[Start of section]

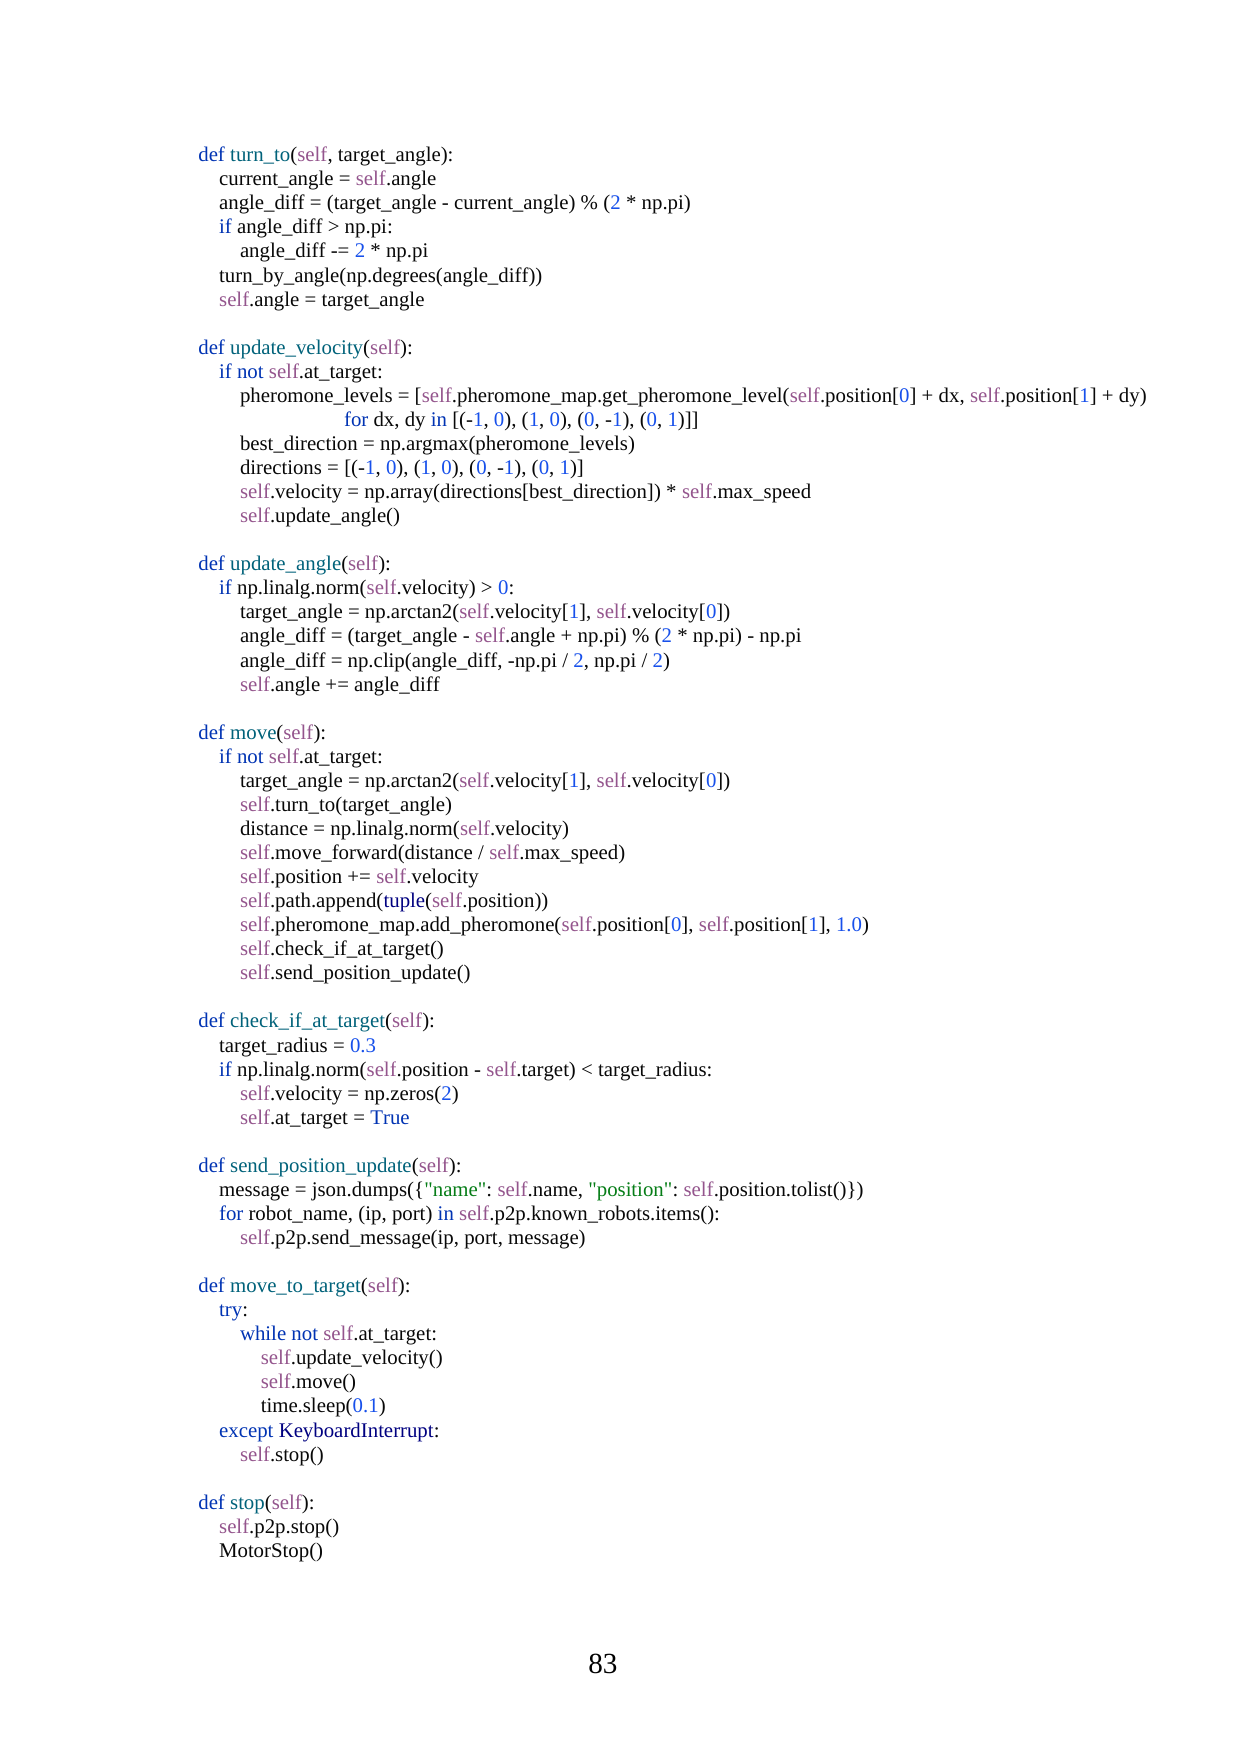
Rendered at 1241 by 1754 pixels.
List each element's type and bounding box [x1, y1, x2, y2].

picture [352, 1017, 359, 1025]
picture [242, 563, 247, 572]
picture [362, 1162, 366, 1172]
picture [236, 344, 240, 354]
picture [242, 347, 247, 356]
picture [368, 1165, 373, 1174]
picture [397, 1160, 401, 1171]
picture [280, 1165, 285, 1174]
picture [287, 1280, 291, 1291]
picture [236, 560, 240, 570]
picture [242, 151, 246, 161]
text [177, 118, 1152, 1610]
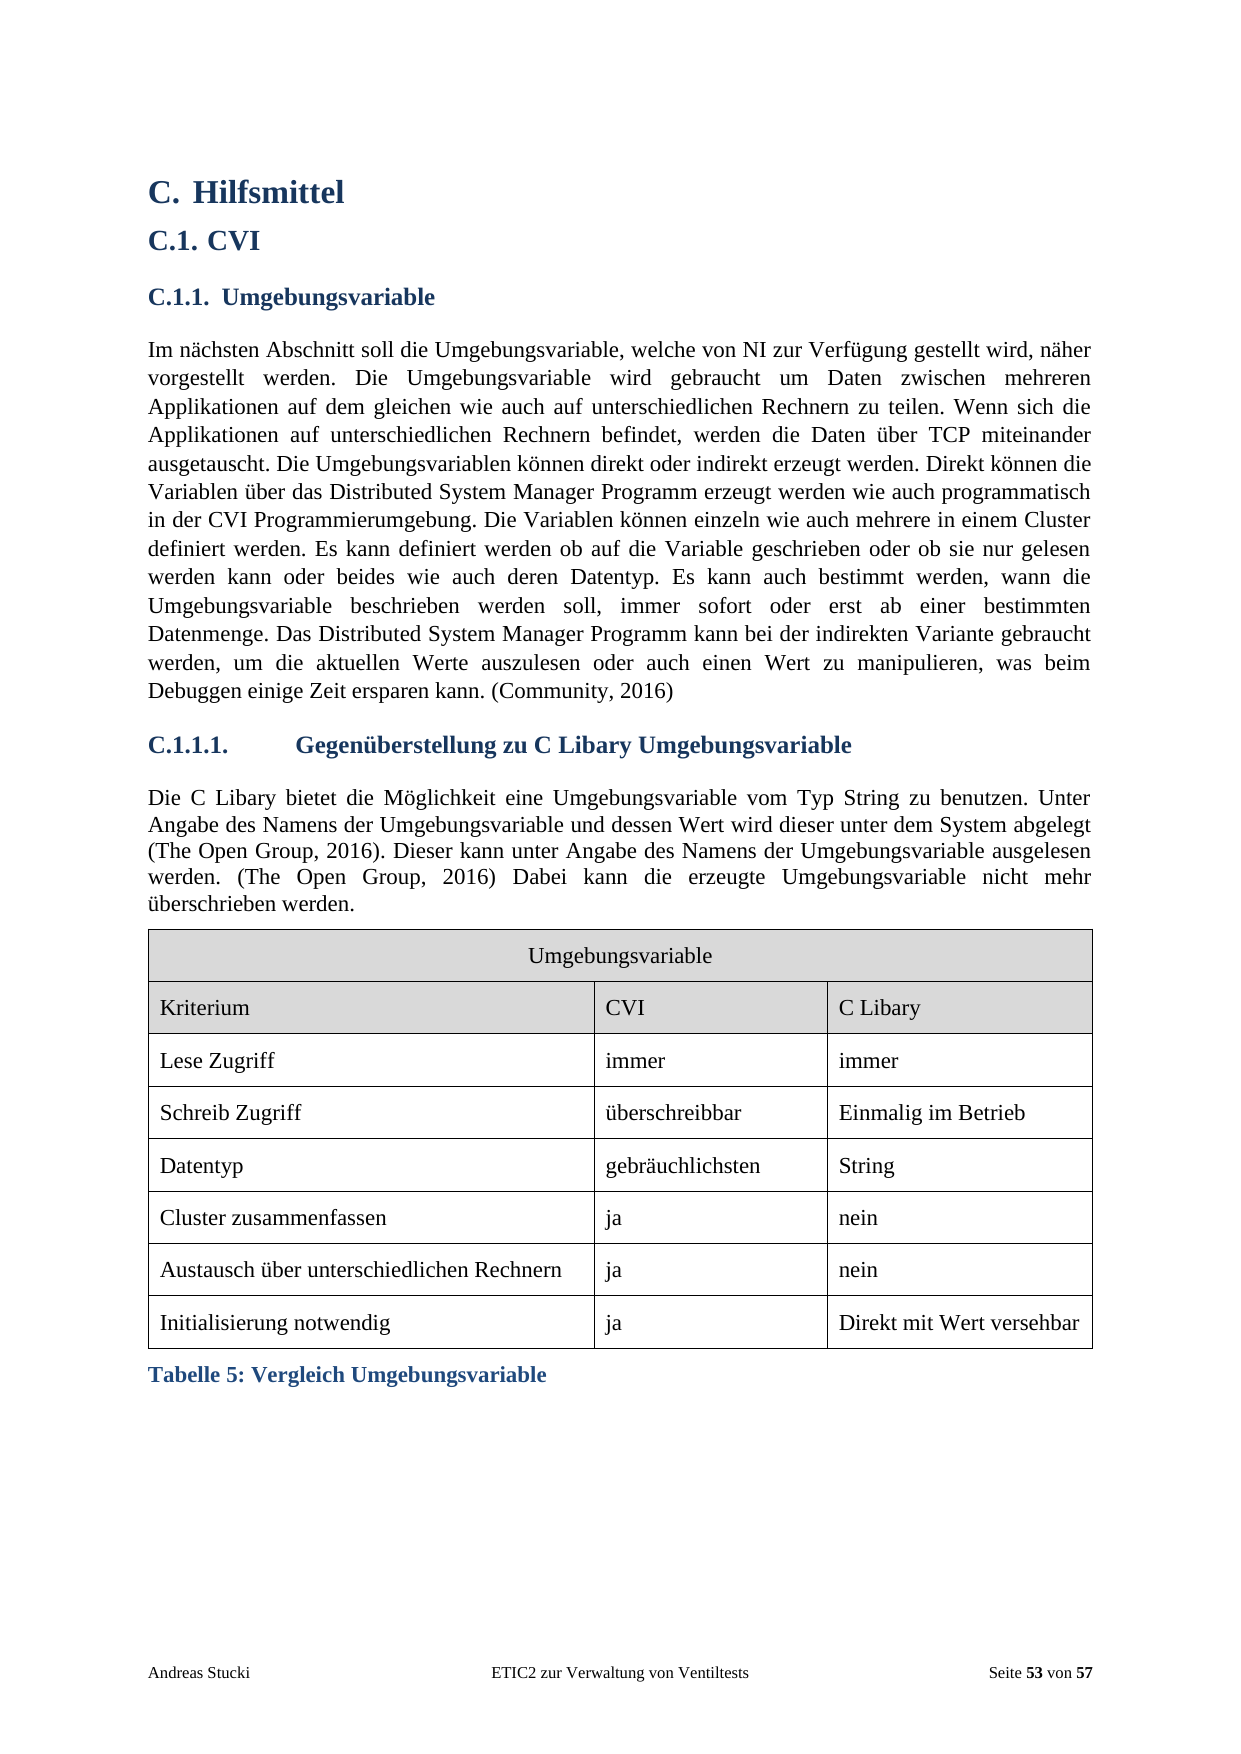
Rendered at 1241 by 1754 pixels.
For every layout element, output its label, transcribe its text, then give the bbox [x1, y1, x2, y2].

table_cell C Libary [828, 982, 1092, 1033]
table_cell immer [828, 1034, 1092, 1086]
text Die C Libary bietet die Möglichkeit eine Umgebungsvariable vom Typ String zu benutzen. Unter Angabe des Namens der Umgebungsvariable und dessen Wert wird dieser unter dem System abgelegt . Dieser kann unter Angabe des Namens der Umgebungsvariable ausgelesen werden. Dabei kann die erzeugte Umgebungsvariable nicht mehr überschrieben werden. [148, 784, 1092, 916]
subtitle C. Hilfsmittel [148, 173, 1092, 211]
table_cell immer [595, 1034, 827, 1086]
table_cell gebräuchlichsten [595, 1139, 827, 1191]
text Tabelle : Vergleich Umgebungsvariable [148, 1361, 1092, 1388]
table_cell Austausch über unterschiedlichen Rechnern [149, 1244, 594, 1295]
table_cell Cluster zusammenfassen [149, 1192, 594, 1243]
table_cell Initialisierung notwendig [149, 1296, 594, 1348]
table_cell CVI [595, 982, 827, 1033]
table_cell Einmalig im Betrieb [828, 1087, 1092, 1138]
table_cell nein [828, 1192, 1092, 1243]
table_cell Schreib Zugriff [149, 1087, 594, 1138]
subtitle C.1.1. Umgebungsvariable [148, 282, 1092, 311]
table_cell Direkt mit Wert versehbar [828, 1296, 1092, 1348]
table_cell ja [595, 1244, 827, 1295]
table_cell überschreibbar [595, 1087, 827, 1138]
table_cell String [828, 1139, 1092, 1191]
table_cell Datentyp [149, 1139, 594, 1191]
text Im nächsten Abschnitt soll die Umgebungsvariable, welche von NI zur Verfügung gestellt wird, näher vorgestellt werden. Die Umgebungsvariable wird gebraucht um Daten zwischen mehreren Applikationen auf dem gleichen wie auch auf unterschiedlichen Rechnern zu teilen. Wenn sich die Applikationen auf unterschiedlichen Rechnern befindet, werden die Daten über TCP miteinander ausgetauscht. Die Umgebungsvariablen können direkt oder indirekt erzeugt werden. Direkt können die Variablen über das Distributed System Manager Programm erzeugt werden wie auch programmatisch in der CVI Programmierumgebung. Die Variablen können einzeln wie auch mehrere in einem Cluster definiert werden. Es kann definiert werden ob auf die Variable geschrieben oder ob sie nur gelesen werden kann oder beides wie auch deren Datentyp. Es kann auch bestimmt werden, wann die Umgebungsvariable beschrieben werden soll, immer sofort oder erst ab einer bestimmten Datenmenge. Das Distributed System Manager Programm kann bei der indirekten Variante gebraucht werden, um die aktuellen Werte auszulesen oder auch einen Wert zu manipulieren, was beim Debuggen einige Zeit ersparen kann. [148, 336, 1092, 703]
table_cell Kriterium [149, 982, 594, 1033]
subtitle C.1.1.1. Gegenüberstellung zu C Libary Umgebungsvariable [148, 731, 1092, 759]
table_cell nein [828, 1244, 1092, 1295]
table_cell ja [595, 1296, 827, 1348]
table_cell ja [595, 1192, 827, 1243]
table_header Umgebungsvariable [149, 930, 1092, 981]
table_cell Lese Zugriff [149, 1034, 594, 1086]
subtitle C.1. CVI [148, 223, 1092, 257]
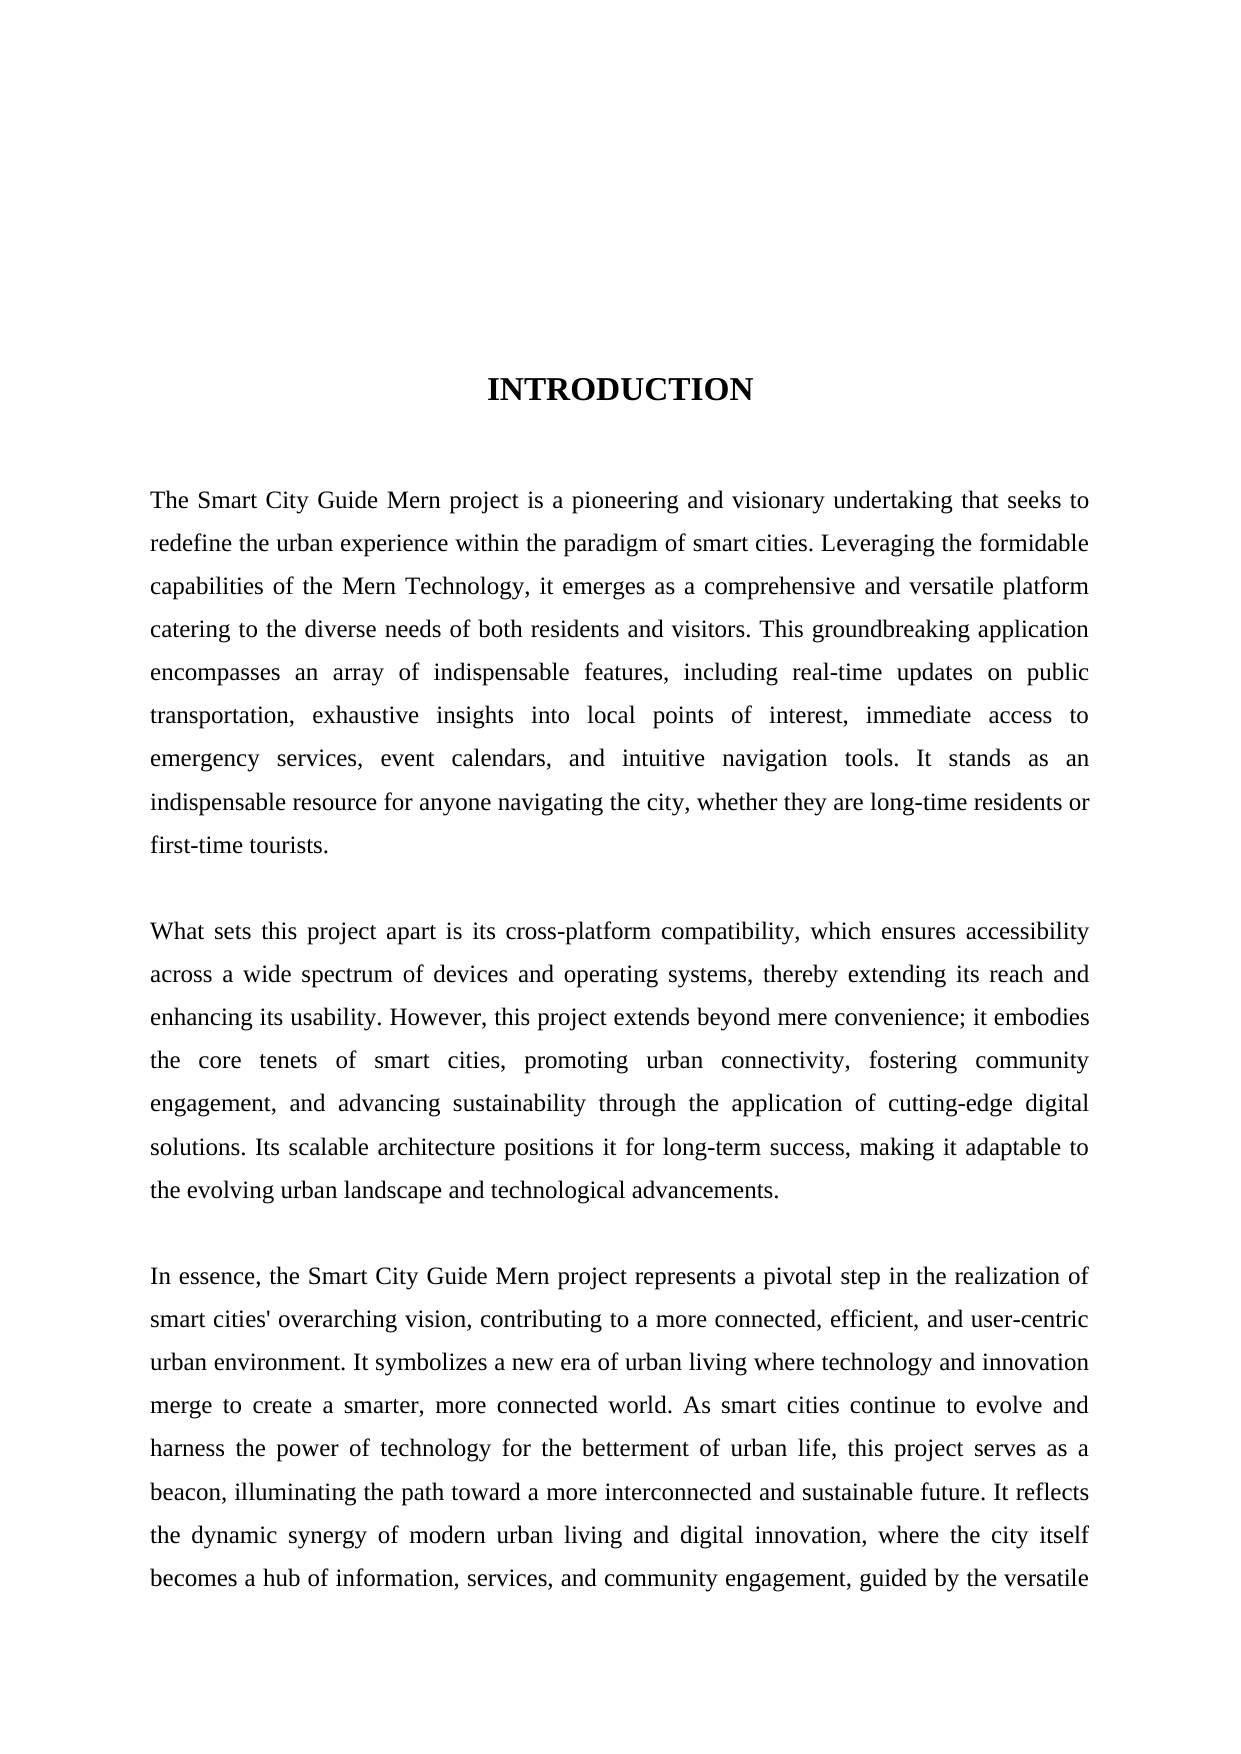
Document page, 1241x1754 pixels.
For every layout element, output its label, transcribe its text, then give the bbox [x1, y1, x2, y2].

text INTRODUCTION [150, 370, 1090, 408]
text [150, 1261, 1090, 1592]
text What sets this project apart is its cross-platform compatibility, which ensures accessibility across a wide spectrum of devices and operating systems, thereby extending its reach and enhancing its usability. However, this project extends beyond mere convenience; it embodies the core tenets of smart cities, promoting urban connectivity, fostering community engagement, and advancing sustainability through the application of cutting-edge digital solutions. Its scalable architecture positions it for long-term success, making it adaptable to the evolving urban landscape and technological advancements. [150, 916, 1090, 1203]
text The Smart City Guide Mern project is a pioneering and visionary undertaking that seeks to redefine the urban experience within the paradigm of smart cities. Leveraging the formidable capabilities of the Mern Technology, it emerges as a comprehensive and versatile platform catering to the diverse needs of both residents and visitors. This groundbreaking application encompasses an array of indispensable features, including real-time updates on public transportation, exhaustive insights into local points of interest, immediate access to emergency services, event calendars, and intuitive navigation tools. It stands as an indispensable resource for anyone navigating the city, whether they are long-time residents or first-time tourists. [150, 485, 1090, 858]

[End of section]

[Written task]: Copy here each line of the preceding records with "Cluster" in it.

[Result for this task]:
table_cell Cluster zusammenfassen [149, 1192, 594, 1243]
text Im nächsten Abschnitt soll die Umgebungsvariable, welche von NI zur Verfügung gestellt wird, näher vorgestellt werden. Die Umgebungsvariable wird gebraucht um Daten zwischen mehreren Applikationen auf dem gleichen wie auch auf unterschiedlichen Rechnern zu teilen. Wenn sich die Applikationen auf unterschiedlichen Rechnern befindet, werden die Daten über TCP miteinander ausgetauscht. Die Umgebungsvariablen können direkt oder indirekt erzeugt werden. Direkt können die Variablen über das Distributed System Manager Programm erzeugt werden wie auch programmatisch in der CVI Programmierumgebung. Die Variablen können einzeln wie auch mehrere in einem Cluster definiert werden. Es kann definiert werden ob auf die Variable geschrieben oder ob sie nur gelesen werden kann oder beides wie auch deren Datentyp. Es kann auch bestimmt werden, wann die Umgebungsvariable beschrieben werden soll, immer sofort oder erst ab einer bestimmten Datenmenge. Das Distributed System Manager Programm kann bei der indirekten Variante gebraucht werden, um die aktuellen Werte auszulesen oder auch einen Wert zu manipulieren, was beim Debuggen einige Zeit ersparen kann. [148, 336, 1092, 703]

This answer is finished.